● **Page text**:
3. Science- The Bible stated that blood was the circulation of life a mere 3,000 YEARS before the scientist Harvey
"discovered" that life was in blood circulation.

Of course, I couldn't write down everything he said, but I would definitely download the podcast and listen to the whole thing. Its amazing to think that all those things prove that God's Word is living, complete, and nothing but Truth!

Well, I think thats about as long as I should write on here...I don't want to make a novel...(yet.) Anyway, I hope everyone has an amazing weekend, and take time to get into God's Word and appreciate its truth and powerful uniqueness.

**Honorable Mention: this note is dedicated to my sweet friend, Aimee.....may you live forever long and have a beautifully happy life..with no more locking your keys in the car and painful nose piercings. <3

Wednesday, March 21, 2007

Over-blogs and Ponies.


Ok, so I know I'm probably over-blogging, but I just feel like last night, or this morning, rather, I couldn't quite release all the words I desired to say. Perhaps it was the lack of sleep....who knows.

Anyway, a revelation in my life: coloring books. Who knew they could be so relaxing?

...especially My Little Pony coloring books. However, make sure you buy good Crayola crayons. I bought some Dollar Tree crayons yesterday and they color like crap.
And I definitely think I just lost all the respect I had from all civilized adults reading this. Oh well. Coloring is fun. And if you're lucky, I just might color a picture *for you*.
Today was pretty interesting, and should get even more so by tonight. I had an Aural Skills sightsinging test...and those are always a barrel of fun. My professor and I have a discovered that I have the obscure talent of starting in a completely different key than what he tells me to sing it in and continuing to sing in this key until he brings it to my attention. Mind you, not just anyone can do this as well as I do. It takes talent to ignore those chords he plays and just plunge on into solfegge.

● **What to work on**:
List every brand or store name that appears in the blog text above.

● **Information supplied**:
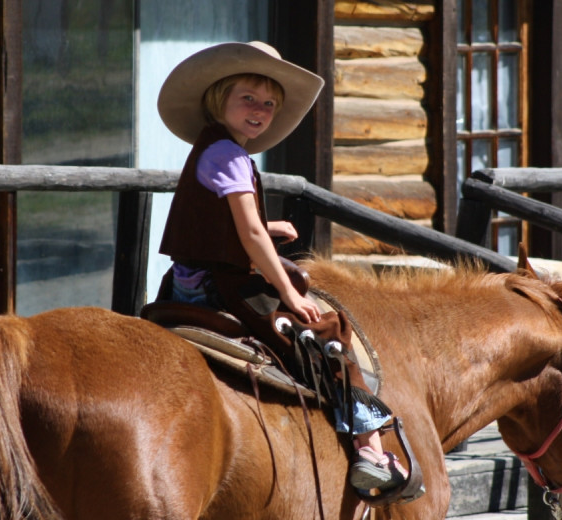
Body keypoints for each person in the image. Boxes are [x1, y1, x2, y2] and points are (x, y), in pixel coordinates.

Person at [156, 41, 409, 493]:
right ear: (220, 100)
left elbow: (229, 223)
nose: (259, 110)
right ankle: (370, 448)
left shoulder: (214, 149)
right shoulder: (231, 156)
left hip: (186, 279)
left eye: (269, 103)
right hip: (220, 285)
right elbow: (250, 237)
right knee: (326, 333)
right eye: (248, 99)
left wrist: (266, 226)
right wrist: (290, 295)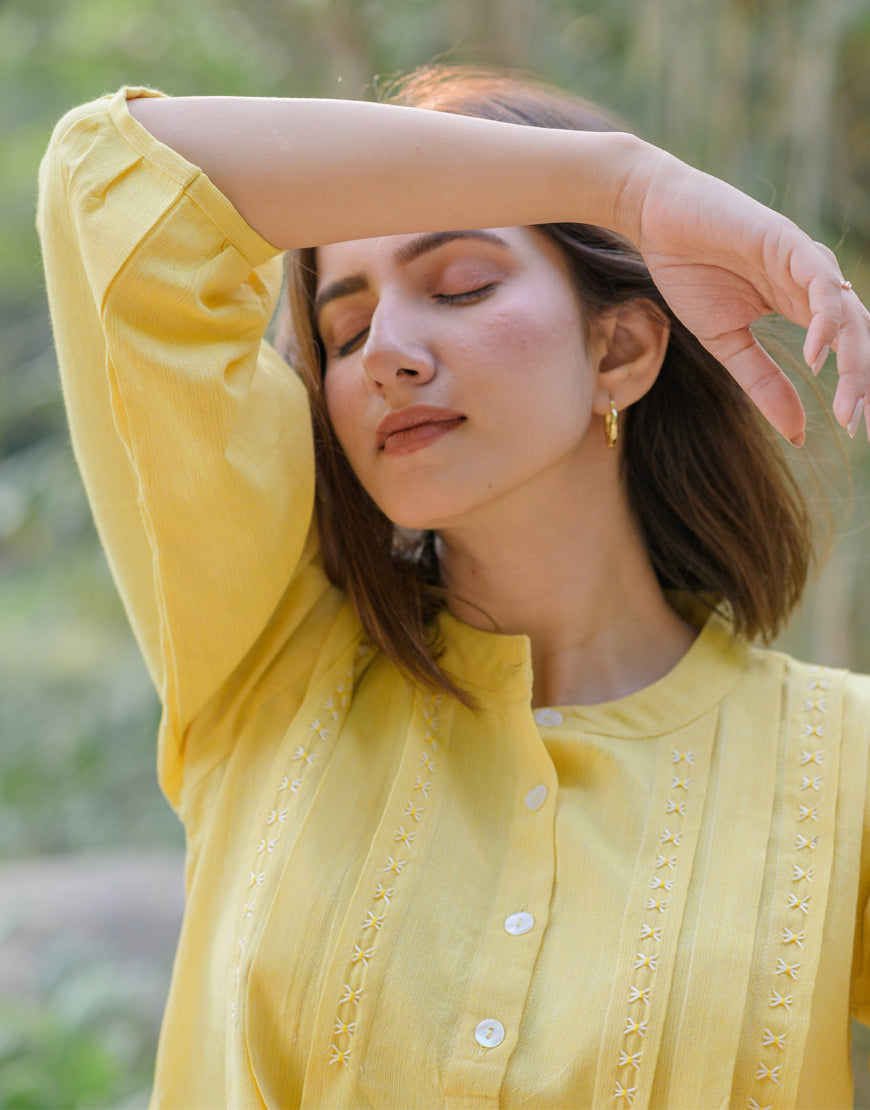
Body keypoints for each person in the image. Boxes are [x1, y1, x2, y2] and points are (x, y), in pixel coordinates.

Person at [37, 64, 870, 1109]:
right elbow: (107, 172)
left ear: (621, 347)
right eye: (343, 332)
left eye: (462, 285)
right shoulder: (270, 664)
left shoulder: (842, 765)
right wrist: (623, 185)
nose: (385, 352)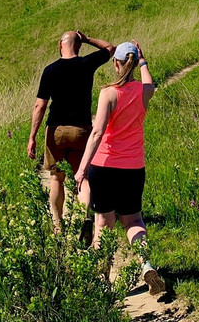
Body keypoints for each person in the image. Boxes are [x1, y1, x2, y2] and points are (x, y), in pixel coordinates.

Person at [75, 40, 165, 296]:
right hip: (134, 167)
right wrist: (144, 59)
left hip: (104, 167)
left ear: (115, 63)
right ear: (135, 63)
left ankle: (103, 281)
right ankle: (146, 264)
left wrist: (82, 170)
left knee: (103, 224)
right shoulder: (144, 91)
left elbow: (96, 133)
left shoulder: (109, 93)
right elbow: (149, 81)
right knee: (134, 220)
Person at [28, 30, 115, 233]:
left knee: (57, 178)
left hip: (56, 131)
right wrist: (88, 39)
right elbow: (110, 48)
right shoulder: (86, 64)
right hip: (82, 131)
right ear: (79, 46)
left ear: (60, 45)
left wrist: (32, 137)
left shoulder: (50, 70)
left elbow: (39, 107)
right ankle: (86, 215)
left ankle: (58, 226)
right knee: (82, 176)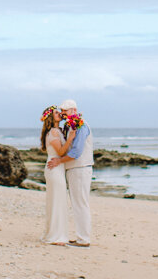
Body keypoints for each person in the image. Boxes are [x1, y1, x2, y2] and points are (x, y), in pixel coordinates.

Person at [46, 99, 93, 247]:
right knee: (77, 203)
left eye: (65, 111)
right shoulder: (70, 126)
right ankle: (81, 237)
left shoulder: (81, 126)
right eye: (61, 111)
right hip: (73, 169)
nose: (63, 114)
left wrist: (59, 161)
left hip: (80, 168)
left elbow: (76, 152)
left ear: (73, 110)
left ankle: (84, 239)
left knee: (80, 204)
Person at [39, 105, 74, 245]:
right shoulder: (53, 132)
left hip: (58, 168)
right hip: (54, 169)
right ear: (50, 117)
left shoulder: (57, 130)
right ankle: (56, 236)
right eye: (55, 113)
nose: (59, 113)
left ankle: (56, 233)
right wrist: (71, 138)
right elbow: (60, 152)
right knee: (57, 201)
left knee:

● **Task result**:
My Little Pony, Crayola, Dollar Tree